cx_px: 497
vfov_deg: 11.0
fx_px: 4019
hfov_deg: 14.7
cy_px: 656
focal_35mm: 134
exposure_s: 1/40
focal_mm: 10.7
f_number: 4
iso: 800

• • • • • • •

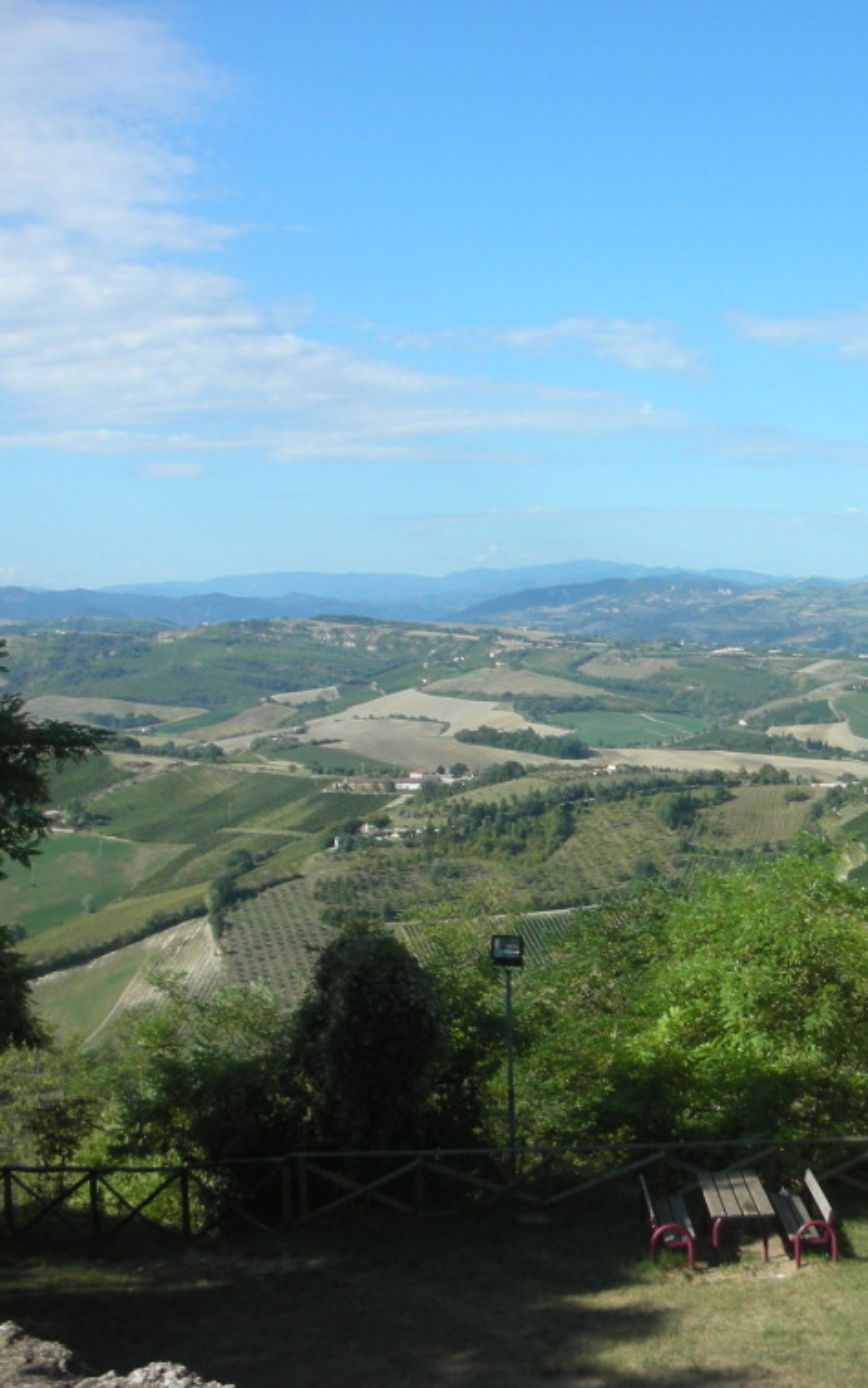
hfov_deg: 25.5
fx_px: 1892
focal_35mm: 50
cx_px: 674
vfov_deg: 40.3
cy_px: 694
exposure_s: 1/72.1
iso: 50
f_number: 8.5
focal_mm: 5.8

• • • • • • •

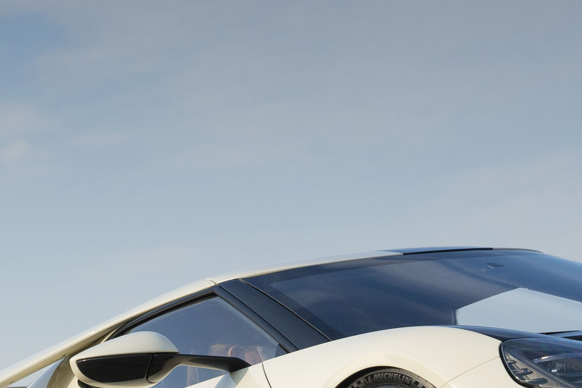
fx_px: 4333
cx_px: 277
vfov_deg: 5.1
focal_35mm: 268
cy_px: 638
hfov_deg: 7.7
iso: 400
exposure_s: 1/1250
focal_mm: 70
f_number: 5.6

• • • • • • •

WHAT YOU ARE ASKED TO DO —
Only the lines above from the line containing "focal_35mm: 268" through the line containing "f_number: 5.6" should be retyped, exactly and with both ends included.

ANSWER TO THIS PROBLEM —
focal_35mm: 268
cy_px: 638
hfov_deg: 7.7
iso: 400
exposure_s: 1/1250
focal_mm: 70
f_number: 5.6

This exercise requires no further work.